HOLLYWOOD AND THE ARTS

-- “Black Panther” and “Captain Marvel” are paving the way for a more inclusive Marvel Cinematic Universe. Is it evolving fast enough?

-- Netflix is producing or co-producing 50 films and series in Mexico, making the country one of the busiest international territories for the Los Gatos, Calif.-based streaming giant.

-- Hulu’s new series “The Act” follows the troubled and tragic real-life mother-daughter relationship of Dee Dee Blanchard and her daughter, Gypsy Rose.

-- MySpace reemerged from the shadows this week to announce that all music uploaded to the site before 2015 has been lost. That’s about 50 million songs from about 14 million artists.

NATION-WORLD

-- The Supreme Court has agreed to resolve two long-standing disputes and decide whether the Constitution includes rights to the insanity defense and a unanimous jury verdict of guilt.

-- The Southern Poverty Law Center has called on Michelle Obama’s former chief of staff to lead a “top-to-bottom” examination of its workplace culture, less than a week after the anti-hate nonprofit fired co-founder Morris Dees for misconduct.

-- A former Pennsylvania pediatrician was sentenced to at least 79 years in prison for the sexual assault of 31 children, most of them patients, in a case that state medical regulators failed to act on nearly two decades ago.

-- Australia’s #EggBoy may face charges, but the 17-year-old has won global adulation for egging a senator who blamed “Muslim fanatics” for the mass shooting at two New Zealand mosques — a deadly attack allegedly carried out by a white supremacist.

-- A gunman killed three people and wounded five others during a mid-morning tram ride in the Dutch city of Utrecht, raising the specter of another extremist attack only days after the murderous rampage in New Zealand. Authorities seized a Turkish-born suspect in Monday’s shooting.

BUSINESS

-- Boeing is facing a potential legal mess after the crashes of two 737 Max planes. The families of passengers who perished will have strong claims for damages.

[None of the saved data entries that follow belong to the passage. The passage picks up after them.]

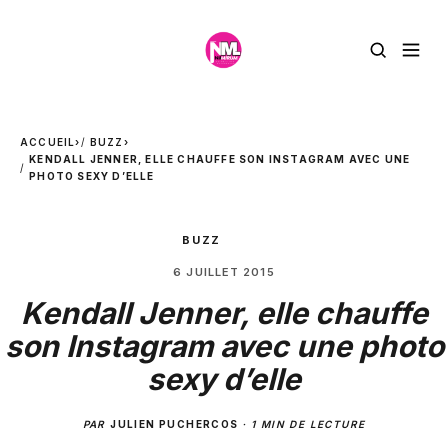
ACCUEIL
›
BUZZ
›
KENDALL JENNER, ELLE CHAUFFE SON INSTAGRAM AVEC UNE
PHOTO SEXY D’ELLE
BUZZ
6 JUILLET 2015
Kendall Jenner, elle chauffe
son Instagram avec une photo
sexy d’elle
PAR
JULIEN PUCHERCOS
·
1 MIN DE LECTURE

-- The U.S. Securities and Exchange Commission said it’s “stunning” that Elon Musk didn’t seek pre-approval of any of his tweets about Tesla Inc. in the months since he was ordered by a judge to do so.

SPORTS

-- Filling out your March Madness bracket? Mark columnist Bill Plaschke’s words: The Duke Blue Devils are not going to win the tournament.

-- The Clippers’ Lou Williams wants you to know the truth about his buzzer-beaters.

OPINION

-- A long-shot lawsuit in Connecticut against Remington might finally hold the gun industry accountable.

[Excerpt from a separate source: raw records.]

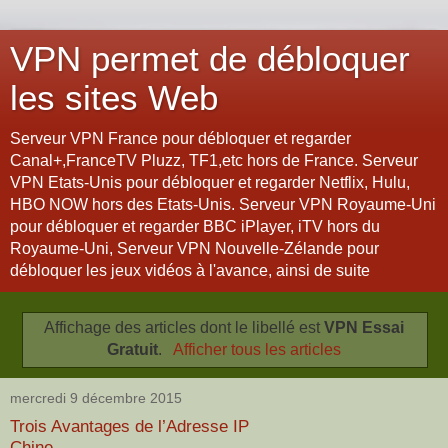
VPN permet de débloquer
les sites Web
Serveur VPN France pour débloquer et regarder
Canal+,FranceTV Pluzz, TF1,etc hors de France. Serveur
VPN Etats-Unis pour débloquer et regarder Netflix, Hulu,
HBO NOW hors des Etats-Unis. Serveur VPN Royaume-Uni
pour débloquer et regarder BBC iPlayer, iTV hors du
Royaume-Uni, Serveur VPN Nouvelle-Zélande pour
débloquer les jeux vidéos à l'avance, ainsi de suite
Affichage des articles dont le libellé est
VPN Essai
Gratuit
.
Afficher tous les articles
mercredi 9 décembre 2015
Trois Avantages de l’Adresse IP
Chine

-- Beto-mania is proof that cult-of-personality politics is our new normal.

WHAT OUR EDITORS ARE READING

-- Despite numerous red flags, Deutsche Bank handed well over $2 billion to Donald Trump, a man whom nearly all other banks had deemed untouchable. (New York Times)

-- Economist Alan Krueger, who served in the White House under President Obama, studied the minimum wage and introduced the notion of the “Great Gatsby Curve,” has died at 58. (Bloomberg)

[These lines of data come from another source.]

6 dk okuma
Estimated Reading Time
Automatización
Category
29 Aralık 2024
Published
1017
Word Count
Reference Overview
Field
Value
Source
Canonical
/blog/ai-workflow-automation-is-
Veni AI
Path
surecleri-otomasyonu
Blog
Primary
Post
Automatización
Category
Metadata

-- Coyote fur is a booming fashion trend. Is it ethical? (The Guardian)

ONLY IN CALIFORNIA

It’s been called the Dome House, the Gumby House and the Bubble House, but the home at 45 Berryessa Way in Hillsborough, Calif., is perhaps best known as the Flintstone House because of its boulder-like, orange and purple design. Two years ago, a former publisher of the San Francisco Examiner bought the property and began redesigning the backyard with artificial mushrooms, 15-foot dinosaurs, a giraffe, a mastodon and a sign reading “Yabba Dabba Doo.” The neighbors are saying, “Yabba Dabba Don’t.”